And according to a story by Sarah Vizard in Marketing Week, new surveys by Toluna of 1,000 consumers in the U.K. and 1,000 consumers in the U.S. have found that younger consumers , as well as those who are Black/African American or Asian, are far more likely to view the “Dream Crazy” campaign favorably than older, white consumers, and it is more likely to get them to buy from Nike in the future.
As Mark Ritson, Marketing Week’s columnist, observed:
“Nike wins big on brand positioning with this campaign. But it loses half on targeting. In that sense it’s one of the boldest branding plays of the year. The big question is whether the massive surge in notoriety, salience, revitalization and meaning across half Nike’s market will offset the negativity among the other half.”
2. What Is Our Campaign’s Message?
Marketers and their agencies also need to craft an authentic and powerful message for their brand.
This message should lie at the intersection of their audience’s passion points and their brand’s value proposition.
So, what can a brand say to consumers to earn their loyalty?
Depending on your brand’s identity, there are different ways to pique your audience’s interest and make them care about your message.
Guy Kawasaki asked me to contribute a couple of pages on this topic to his book, “Enchantment“, and I identified four ways to provide intrinsic value to your viewers. You can:
The key to selecting the best advertising or content marketing strategy is choosing the strongest core message and most appropriate tone for your campaign.
Sometimes, you don’t hit the ball out of the park. For example, watch “Burger King | Whopper Neutrality.”
As the video’s description explains:
“The repeal of Net Neutrality is a hot topic in America, but it can be very difficult to understand. That’s why the BURGER KING brand created WHOPPER Neutrality, a social experiment that explains the effects of the repeal of Net Neutrality by putting it in terms anyone can understand: A WHOPPER sandwich.”
In case the connection wasn’t obvious, Burger King added that the brand “believes the Internet should be like the Whopper sandwich: the same for everyone.”
Did this message resonate?
Well, “Burger King | Whopper Neutrality” got almost 4.6 million views – which ranks 65 out of 11,900 videos uploaded to social video platforms all time.
The average Burger King video on YouTube gets 286,000 views, so it performed well about average, if not well enough to top the charts. And “Whopper Neutrality” got 127,000 Likes vs. 10,000 Dislikes. So, that’s a positive ratio.
In other words, it probably helped the brand. But, it might have helped even more if the topic wasn’t so difficult to understand or Burger King’s customers cared more passionately about Net Neutrality.
3. Where Will We Run Our Campaign?
Marketers and brands also need to think long and hard about where they will run a campaign.
As I mentioned above, Nike uploaded versions of “Dream Crazy” to Twitter, YouTube, and Instagram.
The brand also uploaded their new ad to the Nike Football page on Facebook on September 5. And it briefly got 28,600 views before it was removed or only made visible to an audience that I’m not in.
“Nike – Dream Crazy” was also uploaded the following day to the Nike Taiwan and Nike Hong Kong pages on Facebook, where they got 248,000 and 149,000 views respectively.

= Required tasks =
1 > Retype the article on ad campaigns from "Did this message" to "YouTube, and Instagram.".
2 > According to the article on ad campaigns, how many views did "Nike – Dream Crazy" get on the Nike Taiwan page on Facebook?
3 > Write what follows the last sentence of the article on ad campaigns.
The listing that comes next has no connection to the article on ad campaigns.

= Dataset section =
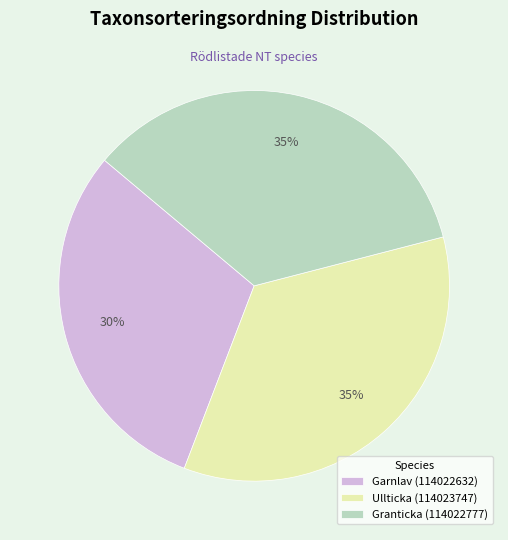

Between Granticka (114022777) and Garnlav (114022632), which is larger?

Granticka (114022777)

= Results of the exercise =
1 >
Did this message resonate?
Well, “Burger King | Whopper Neutrality” got almost 4.6 million views – which ranks 65 out of 11,900 videos uploaded to social video platforms all time.
The average Burger King video on YouTube gets 286,000 views, so it performed well about average, if not well enough to top the charts. And “Whopper Neutrality” got 127,000 Likes vs. 10,000 Dislikes. So, that’s a positive ratio.
In other words, it probably helped the brand. But, it might have helped even more if the topic wasn’t so difficult to understand or Burger King’s customers cared more passionately about Net Neutrality.
3. Where Will We Run Our Campaign?
Marketers and brands also need to think long and hard about where they will run a campaign.
As I mentioned above, Nike uploaded versions of “Dream Crazy” to Twitter, YouTube, and Instagram.

2 > 248,000 views

3 >
If Nike pulled its ad from Facebook, then you should probably think twice before uploading controversial or political videos to all four of the major social video platforms.
And you should also read the article by Kurt Wagner and Rani Molla in Recode, which reports that Facebook disabled 583 million accounts in Q1 2018, down from 694 million accounts in Q4 2017, a decrease the company attributes to its “variability of our detection technology’s ability to find and flag them.”
For example, Facebook removed 2.5 million pieces of “hate speech” in Q1 2018, 56 percent more content than the 1.6 million pieces it removed in Q4 2017.
However, this content was primarily identified by humans; only 38 percent of the hate speech Facebook removed in Q1 of this year was first identified by algorithms.
Now, that’s an improvement over 23.6 percent in Q4 of last year, but it’s still much smaller than some of the other content categories that Facebook looks for (e.g., nudity and terrorism-related content).
That makes sense, because “hate speech” is much more subjective than nudity. What one person might describe as hate speech, another might describe as free speech.
The fact that Facebook still has trouble detecting it without human help shows that this problem isn’t likely to go away anytime soon.
“Hate speech is really hard,” said Alex Schultz, Facebook’s VP of analytics, in a briefing with reporters. “There’s nuance, there’s context. The technology just isn’t there to really understand all of that, let alone in a long, long list of languages.”
So, maybe the relatively limited presence of “Dream Crazy” on Facebook is the “canary in the coal mine” for other big businesses and top brands.
If you’re planning to take a stand on a controversial or political issue, perhaps you shouldn’t use Facebook until it makes significantly more progress identifying and removing “hate speech.”
4. When Should We Use Pre-Testing?
Now, if you’ve ever had a tough time making the business case for pre-testing, then the perfect time to start is when you’re about to take a stand on a controversial or political issue.
It’s a pretty safe bet that Nike and Wieden + Kennedy used pre-testing ahead of time and had a pretty clear picture of how their target audience would react to their new “Dream Crazy” campaign.
What would pre-testing have told them?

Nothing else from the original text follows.